Can you copy out every line of the listing below word for word, leaving out the pictures?

>> START

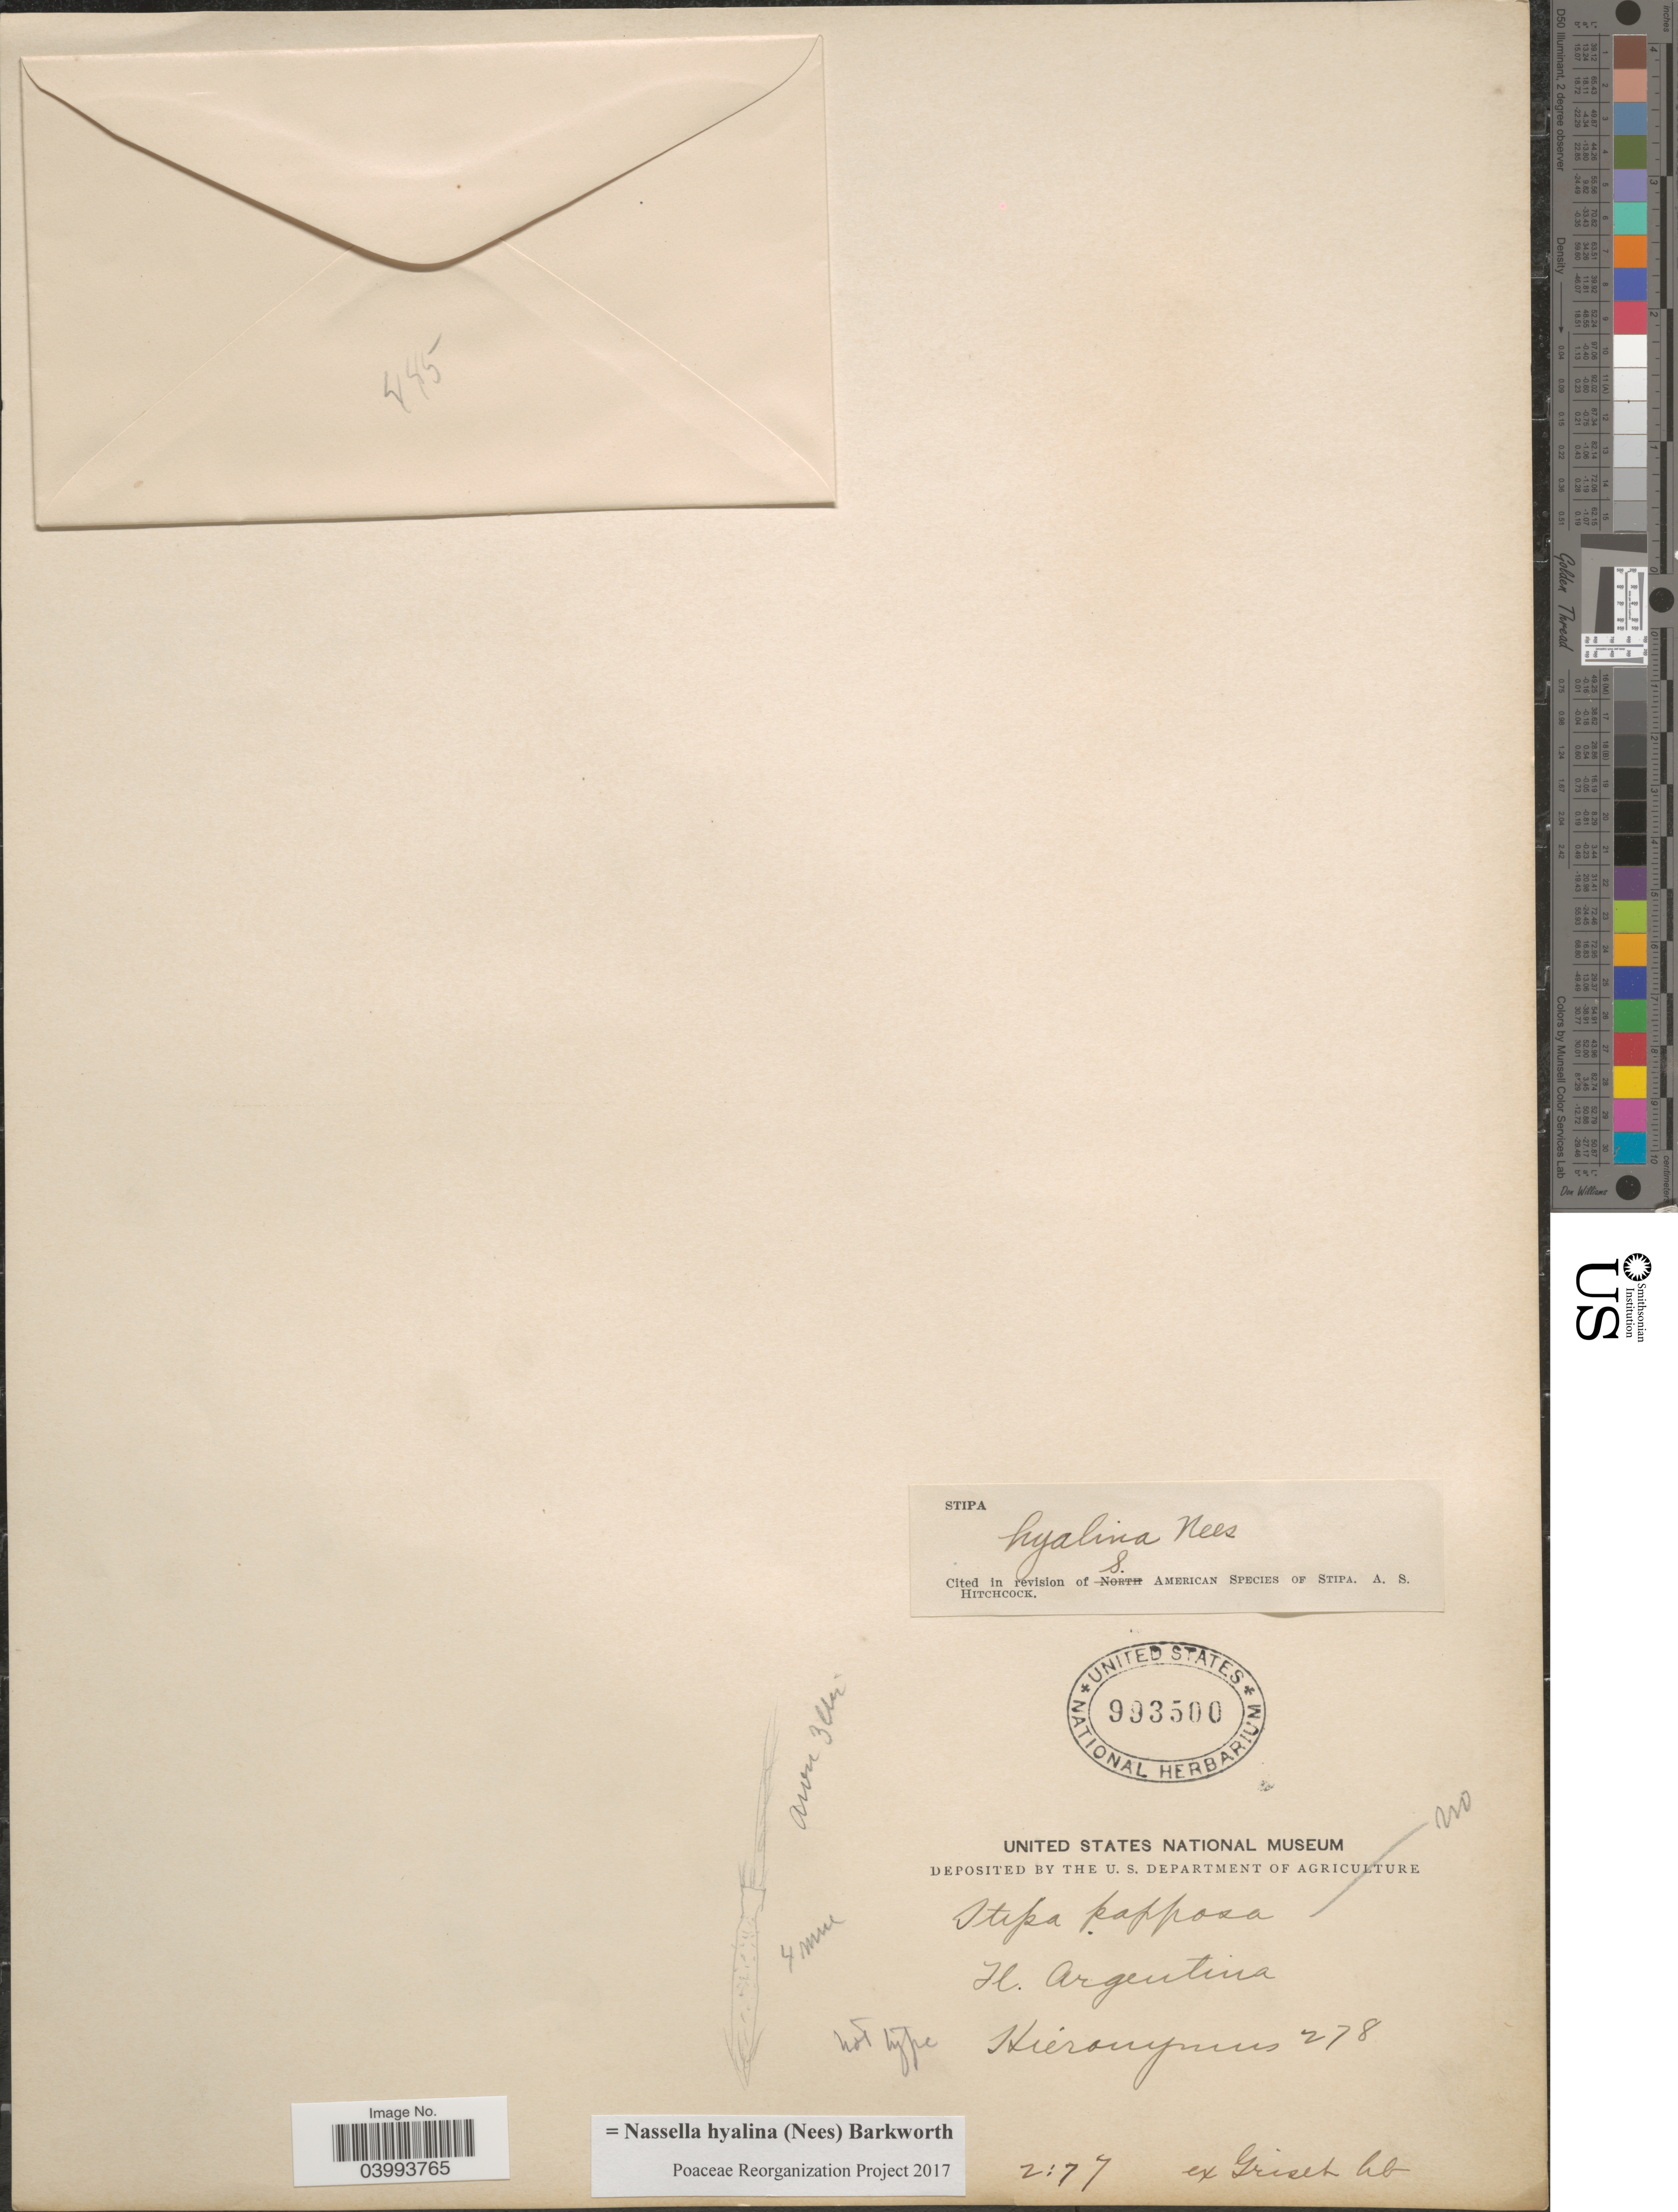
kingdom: Plantae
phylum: Tracheophyta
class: Liliopsida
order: Poales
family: Poaceae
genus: Nassella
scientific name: Nassella hyalina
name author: (Nees) Barkworth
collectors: -. Hieronymus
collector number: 278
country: Argentina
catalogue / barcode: US 993500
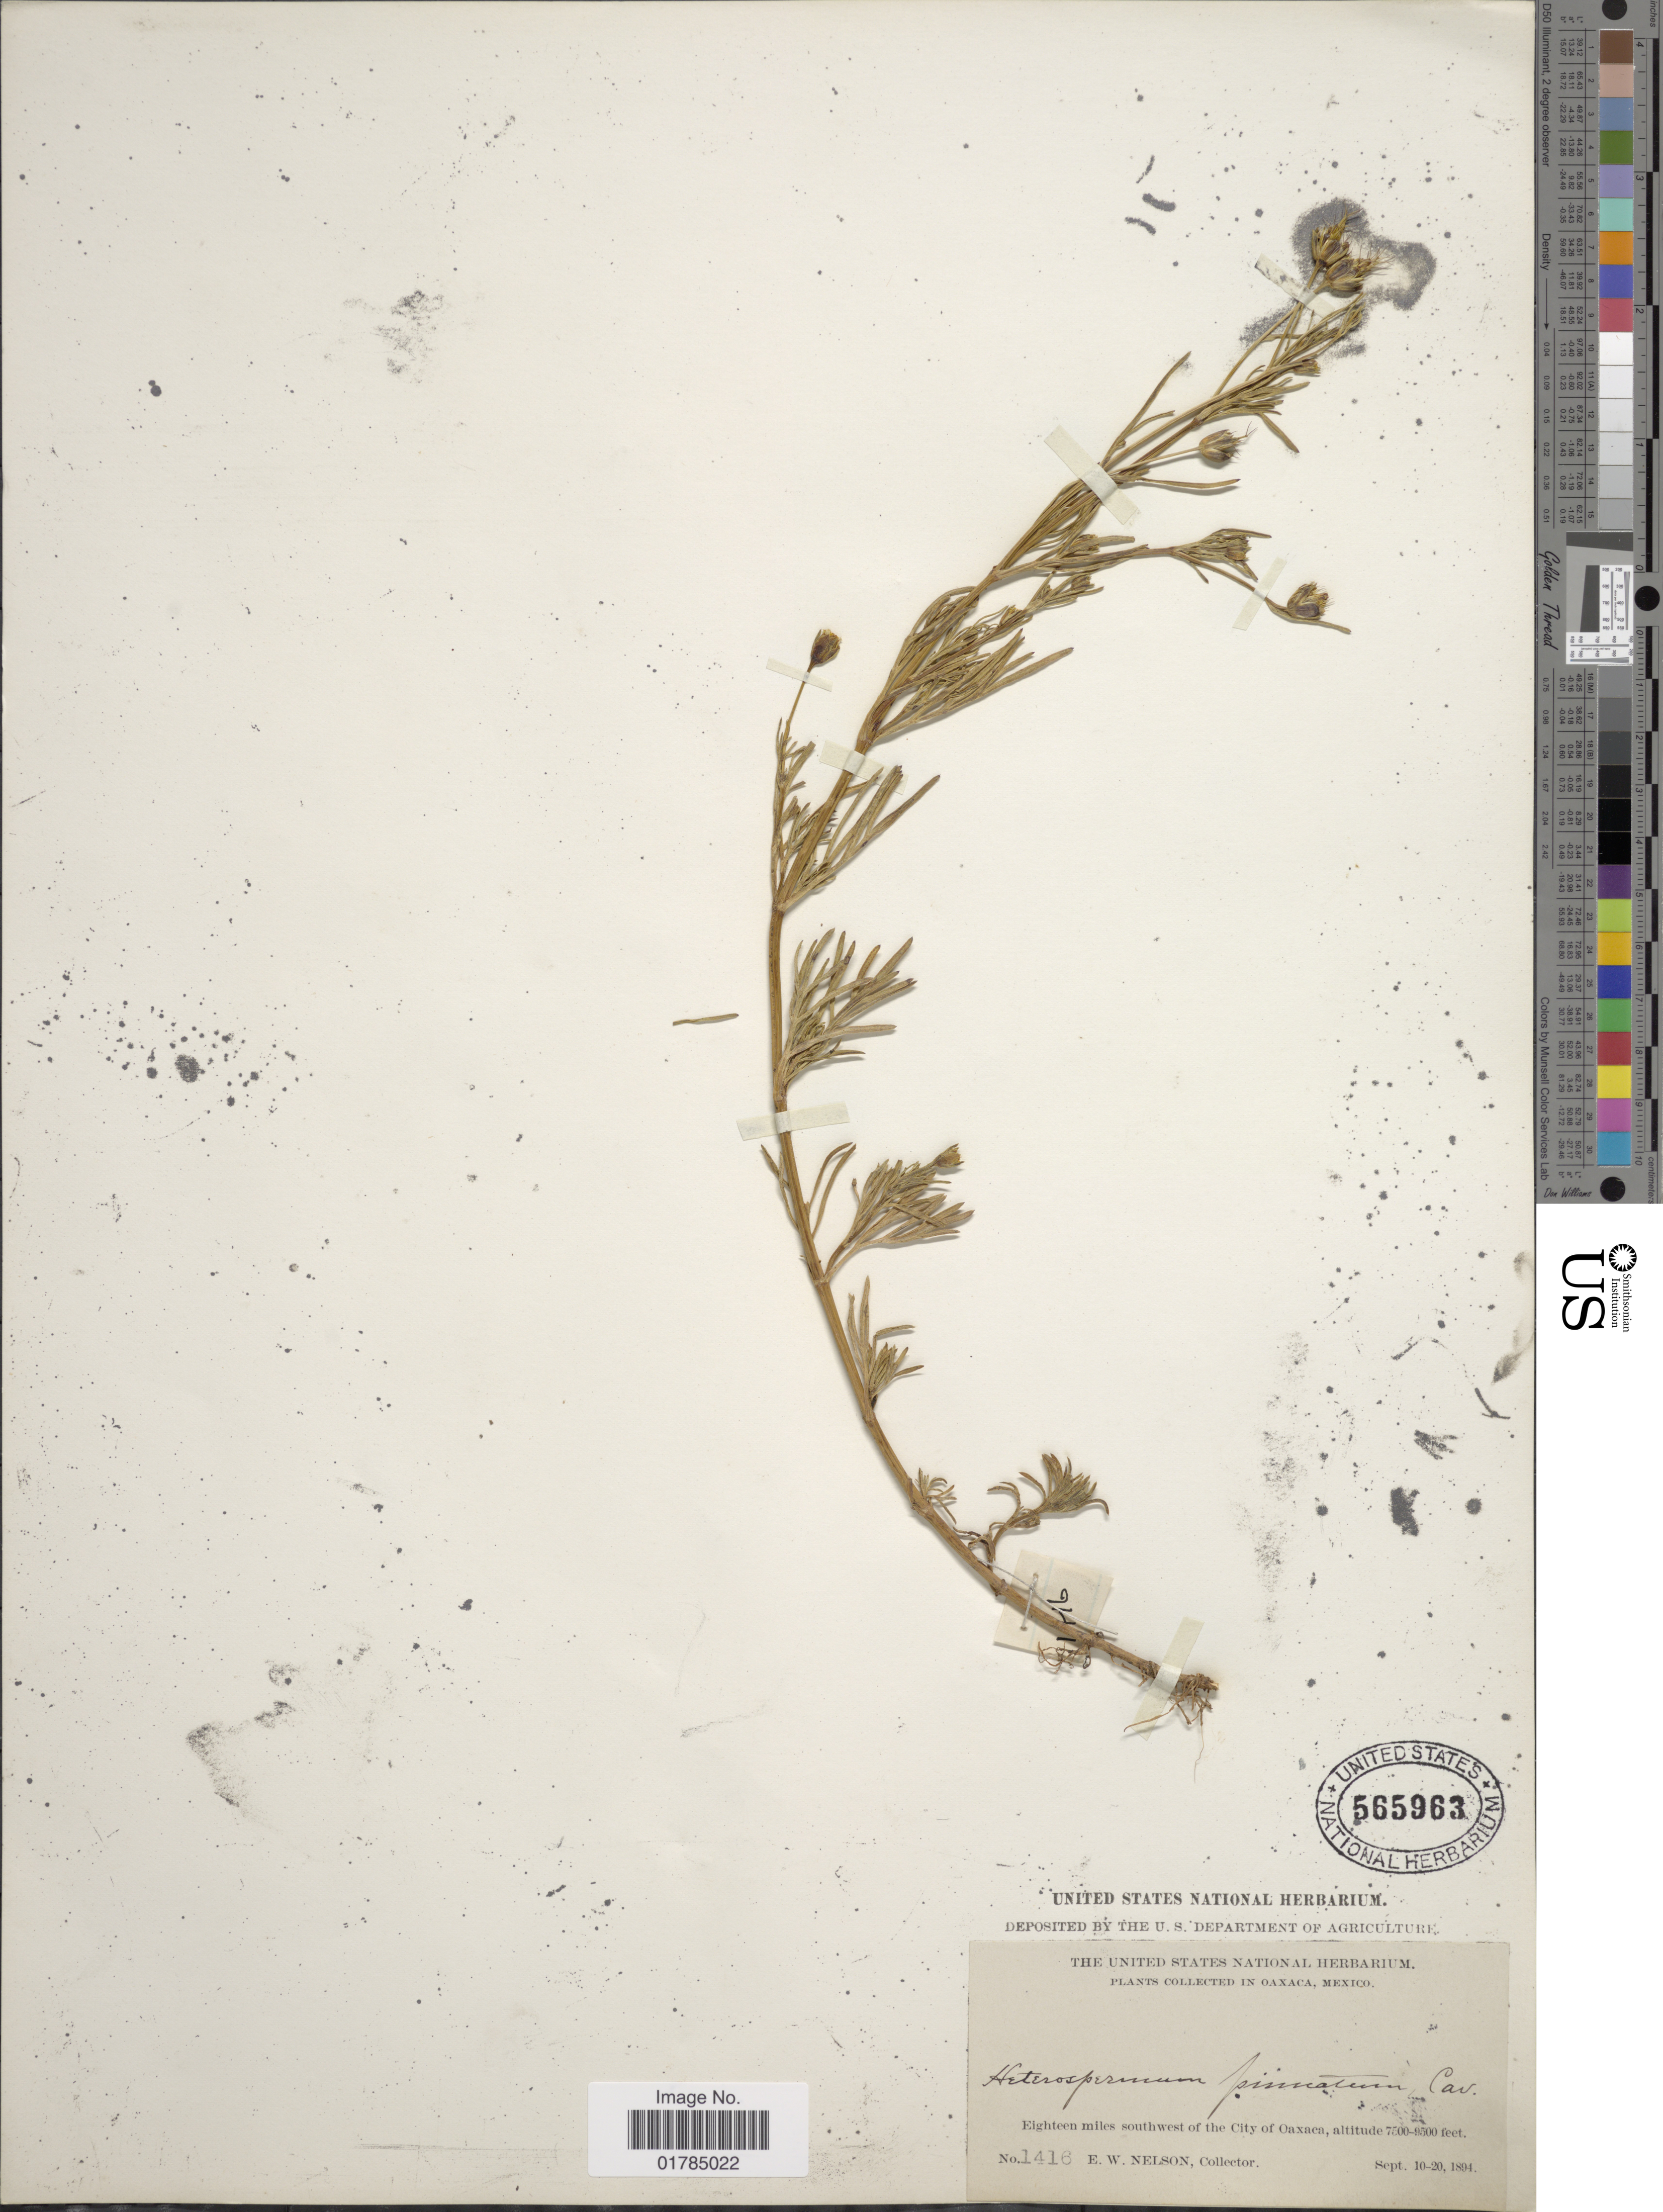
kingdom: Plantae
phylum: Tracheophyta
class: Magnoliopsida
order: Asterales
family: Asteraceae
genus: Heterosperma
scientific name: Heterosperma pinnatum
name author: Cav.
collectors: E. W. Nelson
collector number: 1416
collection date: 1894-09-10/1894-09-20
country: Mexico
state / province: Oaxaca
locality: Eighteen miles southwest of the City of Oaxaca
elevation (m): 2286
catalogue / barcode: US 565963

>> END

### Exercise answer
kingdom: Plantae
phylum: Tracheophyta
class: Liliopsida
order: Poales
family: Poaceae
genus: Nassella
scientific name: Nassella hyalina
name author: (Nees) Barkworth
collectors: -. Hieronymus
collector number: 278
country: Argentina
catalogue / barcode: US 993500
kingdom: Plantae
phylum: Tracheophyta
class: Magnoliopsida
order: Asterales
family: Asteraceae
genus: Heterosperma
scientific name: Heterosperma pinnatum
name author: Cav.
collectors: E. W. Nelson
collector number: 1416
collection date: 1894-09-10/1894-09-20
country: Mexico
state / province: Oaxaca
locality: Eighteen miles southwest of the City of Oaxaca
elevation (m): 2286
catalogue / barcode: US 565963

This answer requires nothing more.